We can re-plot Crime Count and highlight Crime Type in the plot. In terms of count.

opData = aggregate(Crime.Count ~ Crime_Type + Operator, data = btpData2, FUN = sum, na.rm = TRUE)
ggplot(opData, aes(x=Crime_Type, y=Crime.Count, color=Crime_Type, group = Operator)) + 
      geom_line() + geom_point() + facet_wrap( ~ Operator) +
      theme(axis.text.x = element_blank(), legend.title = element_blank(), 
      legend.position = "top") + xlab("\nCrime Type") + ylab("Crime Count\n")+ 
      scale_y_log10(breaks = trans_breaks("log10", function(x) 10^x), 
      labels = trans_format("log10", math_format(10^.x)))
figure13

And then for proportions

opData = aggregate(Count.Prop ~ Crime_Type + Operator, data = btpData2, FUN = sum, na.rm = TRUE)
ggplot(opData, aes(x=Crime_Type, y=Count.Prop, color=Crime_Type, group = Operator)) + 
      geom_line() + geom_point() + facet_wrap( ~ Operator) +
      theme(axis.text.x = element_blank(), legend.title = element_blank(), 
      legend.position = "top") + xlab("\nCrime Type") + ylab("Crime Count\n")+ 
      scale_y_log10(breaks = trans_breaks("log10", function(x) 10^x), 
      labels = trans_format("log10", math_format(10^.x)))
figure14

Here, we have a different representation using line plots for counts.

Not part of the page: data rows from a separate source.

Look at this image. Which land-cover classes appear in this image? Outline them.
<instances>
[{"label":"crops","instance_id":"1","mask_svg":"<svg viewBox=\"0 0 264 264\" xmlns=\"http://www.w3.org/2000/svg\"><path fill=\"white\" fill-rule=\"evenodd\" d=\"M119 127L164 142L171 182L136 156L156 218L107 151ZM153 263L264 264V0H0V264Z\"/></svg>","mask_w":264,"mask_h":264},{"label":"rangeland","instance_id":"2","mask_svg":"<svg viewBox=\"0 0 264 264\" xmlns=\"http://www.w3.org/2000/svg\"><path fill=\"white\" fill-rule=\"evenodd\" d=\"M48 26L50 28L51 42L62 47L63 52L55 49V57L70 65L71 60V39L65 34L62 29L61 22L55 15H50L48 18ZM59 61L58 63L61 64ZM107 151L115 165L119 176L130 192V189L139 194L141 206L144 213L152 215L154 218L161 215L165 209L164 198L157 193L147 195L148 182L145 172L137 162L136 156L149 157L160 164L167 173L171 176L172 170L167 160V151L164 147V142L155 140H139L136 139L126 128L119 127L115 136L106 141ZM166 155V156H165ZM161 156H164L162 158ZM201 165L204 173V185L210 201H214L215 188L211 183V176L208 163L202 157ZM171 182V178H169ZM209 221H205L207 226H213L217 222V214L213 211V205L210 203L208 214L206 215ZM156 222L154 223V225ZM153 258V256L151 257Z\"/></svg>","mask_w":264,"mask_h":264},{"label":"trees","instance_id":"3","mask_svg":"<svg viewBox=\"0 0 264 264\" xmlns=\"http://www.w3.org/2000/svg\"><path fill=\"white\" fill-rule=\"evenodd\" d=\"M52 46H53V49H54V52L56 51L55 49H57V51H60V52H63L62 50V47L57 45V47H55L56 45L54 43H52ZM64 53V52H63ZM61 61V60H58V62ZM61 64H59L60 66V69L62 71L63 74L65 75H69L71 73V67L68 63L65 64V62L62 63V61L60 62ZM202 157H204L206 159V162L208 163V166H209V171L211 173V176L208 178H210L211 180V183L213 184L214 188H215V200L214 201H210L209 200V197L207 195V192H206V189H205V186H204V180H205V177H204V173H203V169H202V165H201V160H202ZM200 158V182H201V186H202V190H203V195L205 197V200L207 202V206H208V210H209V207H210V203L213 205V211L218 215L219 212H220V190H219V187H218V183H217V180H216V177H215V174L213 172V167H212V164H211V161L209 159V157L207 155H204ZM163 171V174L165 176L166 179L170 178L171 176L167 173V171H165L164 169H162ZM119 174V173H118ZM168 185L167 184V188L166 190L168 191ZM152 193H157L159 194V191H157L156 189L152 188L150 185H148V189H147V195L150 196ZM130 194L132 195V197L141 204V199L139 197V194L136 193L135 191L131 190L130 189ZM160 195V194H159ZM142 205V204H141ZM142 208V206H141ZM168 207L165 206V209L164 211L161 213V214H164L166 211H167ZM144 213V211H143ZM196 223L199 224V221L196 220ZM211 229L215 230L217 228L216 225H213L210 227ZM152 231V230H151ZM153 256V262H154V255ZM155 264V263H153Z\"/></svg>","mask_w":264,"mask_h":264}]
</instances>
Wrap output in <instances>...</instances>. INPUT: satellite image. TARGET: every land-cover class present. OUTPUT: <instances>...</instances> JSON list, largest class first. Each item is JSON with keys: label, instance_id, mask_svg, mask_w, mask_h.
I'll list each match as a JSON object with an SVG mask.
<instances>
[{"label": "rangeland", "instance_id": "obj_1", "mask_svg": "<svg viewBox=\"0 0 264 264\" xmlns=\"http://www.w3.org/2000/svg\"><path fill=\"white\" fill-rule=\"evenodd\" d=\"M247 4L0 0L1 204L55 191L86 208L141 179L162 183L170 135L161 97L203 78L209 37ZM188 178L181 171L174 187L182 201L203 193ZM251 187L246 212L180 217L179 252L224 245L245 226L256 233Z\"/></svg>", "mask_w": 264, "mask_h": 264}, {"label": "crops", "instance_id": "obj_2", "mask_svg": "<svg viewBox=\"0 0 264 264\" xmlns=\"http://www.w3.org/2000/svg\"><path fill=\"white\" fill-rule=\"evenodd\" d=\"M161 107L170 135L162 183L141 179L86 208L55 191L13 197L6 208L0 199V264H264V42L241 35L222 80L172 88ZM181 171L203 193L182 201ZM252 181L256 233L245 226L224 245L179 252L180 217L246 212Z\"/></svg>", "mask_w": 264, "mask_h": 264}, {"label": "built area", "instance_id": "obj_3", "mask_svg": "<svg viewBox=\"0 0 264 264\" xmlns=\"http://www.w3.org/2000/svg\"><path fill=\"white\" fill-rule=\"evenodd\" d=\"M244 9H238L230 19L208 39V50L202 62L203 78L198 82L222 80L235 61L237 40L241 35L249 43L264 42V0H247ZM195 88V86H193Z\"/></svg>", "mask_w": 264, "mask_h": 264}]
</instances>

locData = aggregate(Crime.Count ~ Month + Crime_Type + Area, data = btpData, FUN = sum, na.rm = TRUE)
locData$Month = ordered(locData$Month)
ggplot(locData, aes(x=Month, y=Crime.Count, color=Area, group=Area)) +
  geom_line() + geom_point() + facet_wrap( ~ Crime_Type) + scale_y_log10(breaks = trans_breaks("log10", function(x) 10^x), 
  labels = trans_format("log10", math_format(10^.x))) + xlab("\nMonth") + ylab("Crime Count \n")
figure11

For count proportions

locData = aggregate(Count.Prop ~ Month + Crime_Type + Area, data = btpData, FUN = sum, na.rm = TRUE)
locData$Month = ordered(locData$Month)
ggplot(locData, aes(x=Month, y=Count.Prop, color=Area, group=Area)) +
  geom_line() + geom_point() + facet_wrap( ~ Crime_Type) + 
  scale_y_log10(breaks = trans_breaks("log10", function(x) 10^x), 
  labels = trans_format("log10", math_format(10^.x))) + 
  theme(legend.position = "top", legend.title = element_blank()) + 
  ylab("Count Proportions \n") + xlab("\nMonth")
figure12

Box Plots

Now we do a box plot; this time instead of looking at counts with time, we look at count proportions with Crime_Type and Operator.

# Plot crime type facetted by operator
btpData2 <- btpData
btpData2$Year <- ordered(btpData2$Year)
btpData2$Month <- ordered(btpData2$Month)
btpData2 <- subset(btpData2, !Operator %in% c("Eurostar", "First Capital Connect", 
            "First Scotrail", "Heathrow Express", "Island Line", "Midland Metro", 
            "Privately Owned", "Stobart Rail", "First ScotRail", 
            "Strathclyde Partnership for Transport", "Tyne And Wear Metro (nexus)"))
 
ggplot(btpData2, aes(x=Crime_Type, y=Count.Prop, fill=Crime_Type, group=Crime_Type)) +
  geom_boxplot() + theme(legend.position = "top", 
  axis.text.x = element_blank(), legend.title = element_blank()) + 
  xlab("\nCrime Type") + ylab("Count Proportions\n") + 
  facet_wrap( ~ Operator, nrow = 4) + scale_y_log10(breaks = trans_breaks("log10", function(x) 10^x), 
  labels = trans_format("log10", math_format(10^.x)))
figure9

Summary

Using ggplot2 can clearly produce very interesting and informative graphics. There are few statistical programs like R that have a great potential to change the way that analysis is presented and carried out. I hope that you have gained some useful information from this blog entry.